YOUR ASSIGNMENT — Recast every line of text in all the entries below as a Markdown table with a "Row" column holding a running number and a "Line" column holding the line, skipping blank lines and leaving the pictures out of the answer.

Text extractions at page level

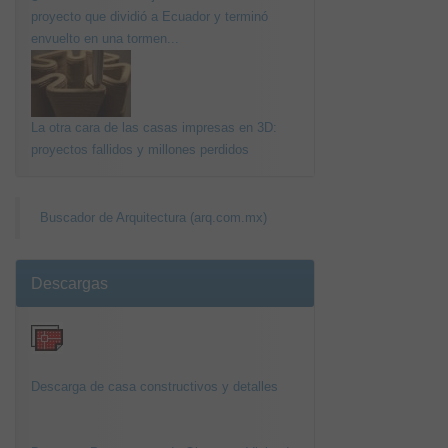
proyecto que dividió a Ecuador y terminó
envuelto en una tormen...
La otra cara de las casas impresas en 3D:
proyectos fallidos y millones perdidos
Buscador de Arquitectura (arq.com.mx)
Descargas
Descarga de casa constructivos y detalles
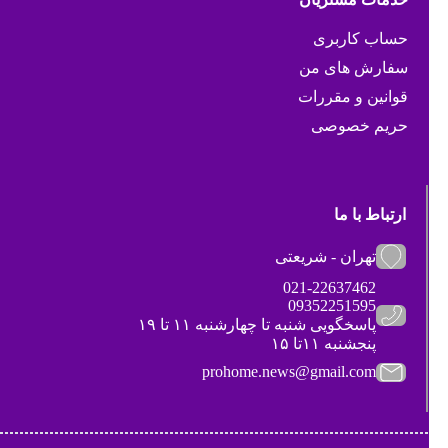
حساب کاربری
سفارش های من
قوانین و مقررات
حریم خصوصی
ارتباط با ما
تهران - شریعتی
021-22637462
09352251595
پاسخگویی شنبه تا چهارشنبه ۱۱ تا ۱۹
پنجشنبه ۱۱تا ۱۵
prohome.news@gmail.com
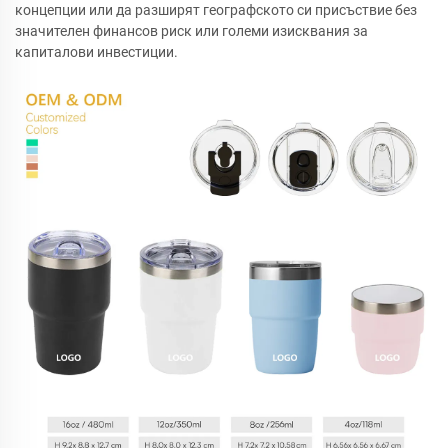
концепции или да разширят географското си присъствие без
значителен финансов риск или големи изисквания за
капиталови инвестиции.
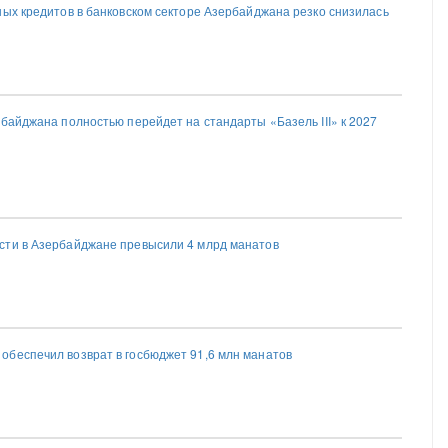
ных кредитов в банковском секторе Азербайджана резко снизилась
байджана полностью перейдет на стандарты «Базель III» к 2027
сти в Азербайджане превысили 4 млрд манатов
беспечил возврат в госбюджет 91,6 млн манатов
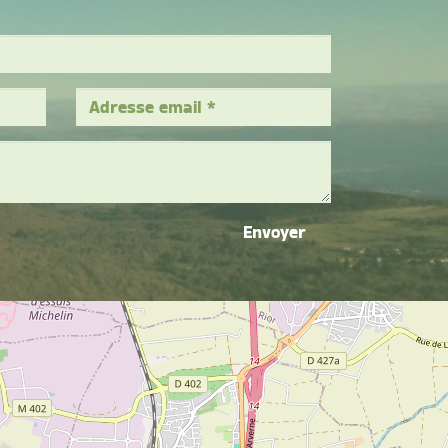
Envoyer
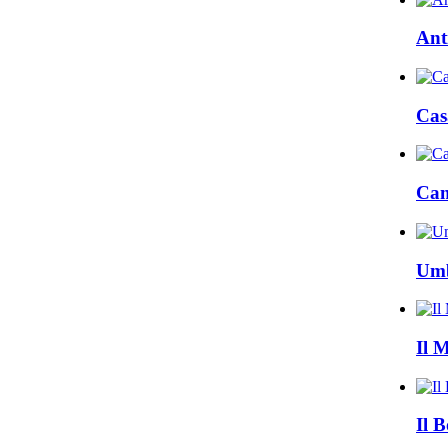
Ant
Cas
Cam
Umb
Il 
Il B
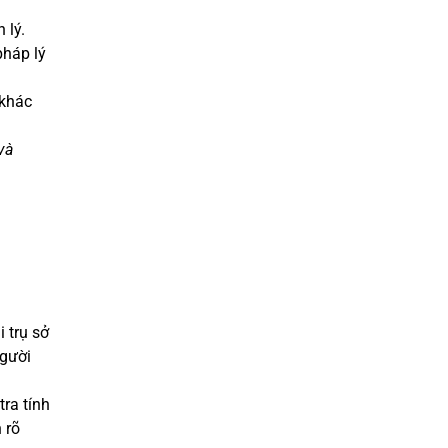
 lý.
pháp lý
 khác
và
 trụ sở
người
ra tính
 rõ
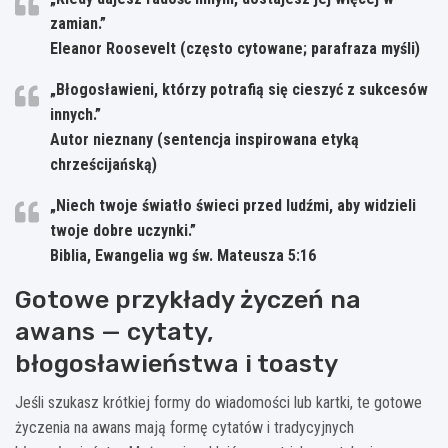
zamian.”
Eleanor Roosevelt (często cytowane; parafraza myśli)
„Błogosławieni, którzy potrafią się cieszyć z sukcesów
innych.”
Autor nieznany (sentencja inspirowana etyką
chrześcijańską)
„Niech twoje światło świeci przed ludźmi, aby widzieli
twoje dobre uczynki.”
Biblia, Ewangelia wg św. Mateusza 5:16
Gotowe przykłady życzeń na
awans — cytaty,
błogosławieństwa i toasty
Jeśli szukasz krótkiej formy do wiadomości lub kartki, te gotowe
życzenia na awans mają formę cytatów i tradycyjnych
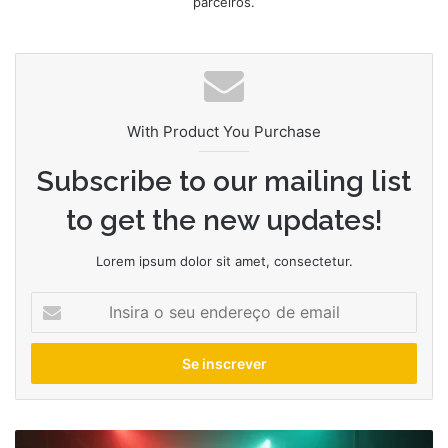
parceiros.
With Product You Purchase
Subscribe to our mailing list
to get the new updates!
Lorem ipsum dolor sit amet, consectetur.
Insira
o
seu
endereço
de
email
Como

REPLY TO THE TASK —
| Row | Line |
|---|---|
| 1 | proyecto que dividió a Ecuador y terminó |
| 2 | envuelto en una tormen... |
| 3 | La otra cara de las casas impresas en 3D: |
| 4 | proyectos fallidos y millones perdidos |
| 5 | Buscador de Arquitectura (arq.com.mx) |
| 6 | Descargas |
| 7 | Descarga de casa constructivos y detalles |
| 8 | حساب کاربری |
| 9 | سفارش های من |
| 10 | قوانین و مقررات |
| 11 | حریم خصوصی |
| 12 | ارتباط با ما |
| 13 | تهران - شریعتی |
| 14 | 021-22637462 |
| 15 | 09352251595 |
| 16 | پاسخگویی شنبه تا چهارشنبه ۱۱ تا ۱۹ |
| 17 | پنجشنبه ۱۱تا ۱۵ |
| 18 | prohome.news@gmail.com |
| 19 | концепции или да разширят географското си присъствие без |
| 20 | значителен финансов риск или големи изисквания за |
| 21 | капиталови инвестиции. |
| 22 | ных кредитов в банковском секторе Азербайджана резко снизилась |
| 23 | байджана полностью перейдет на стандарты «Базель III» к 2027 |
| 24 | сти в Азербайджане превысили 4 млрд манатов |
| 25 | беспечил возврат в госбюджет 91,6 млн манатов |
| 26 | Envoyer |
| 27 | Ant |
| 28 | Cas |
| 29 | Cam |
| 30 | Umb |
| 31 | Il  |
| 32 | Il B |
| 33 |  lý. |
| 34 | pháp lý |
| 35 |  khác |
| 36 | và |
| 37 |  trụ sở |
| 38 | người |
| 39 | ra tính |
| 40 |  rõ |
| 41 | zamian.” |
| 42 | Eleanor Roosevelt (często cytowane; parafraza myśli) |
| 43 | „Błogosławieni, którzy potrafią się cieszyć z sukcesów |
| 44 | innych.” |
| 45 | Autor nieznany (sentencja inspirowana etyką |
| 46 | chrześcijańską) |
| 47 | „Niech twoje światło świeci przed ludźmi, aby widzieli |
| 48 | twoje dobre uczynki.” |
| 49 | Biblia, Ewangelia wg św. Mateusza 5:16 |
| 50 | Gotowe przykłady życzeń na |
| 51 | awans — cytaty, |
| 52 | błogosławieństwa i toasty |
| 53 | Jeśli szukasz krótkiej formy do wiadomości lub kartki, te gotowe |
| 54 | życzenia na awans mają formę cytatów i tradycyjnych |
| 55 | parceiros. |
| 56 | With Product You Purchase |
| 57 | Subscribe to our mailing list |
| 58 | to get the new updates! |
| 59 | Lorem ipsum dolor sit amet, consectetur. |
| 60 | Insira |
| 61 | o |
| 62 | seu |
| 63 | endereço |
| 64 | de |
| 65 | email |
| 66 | Como |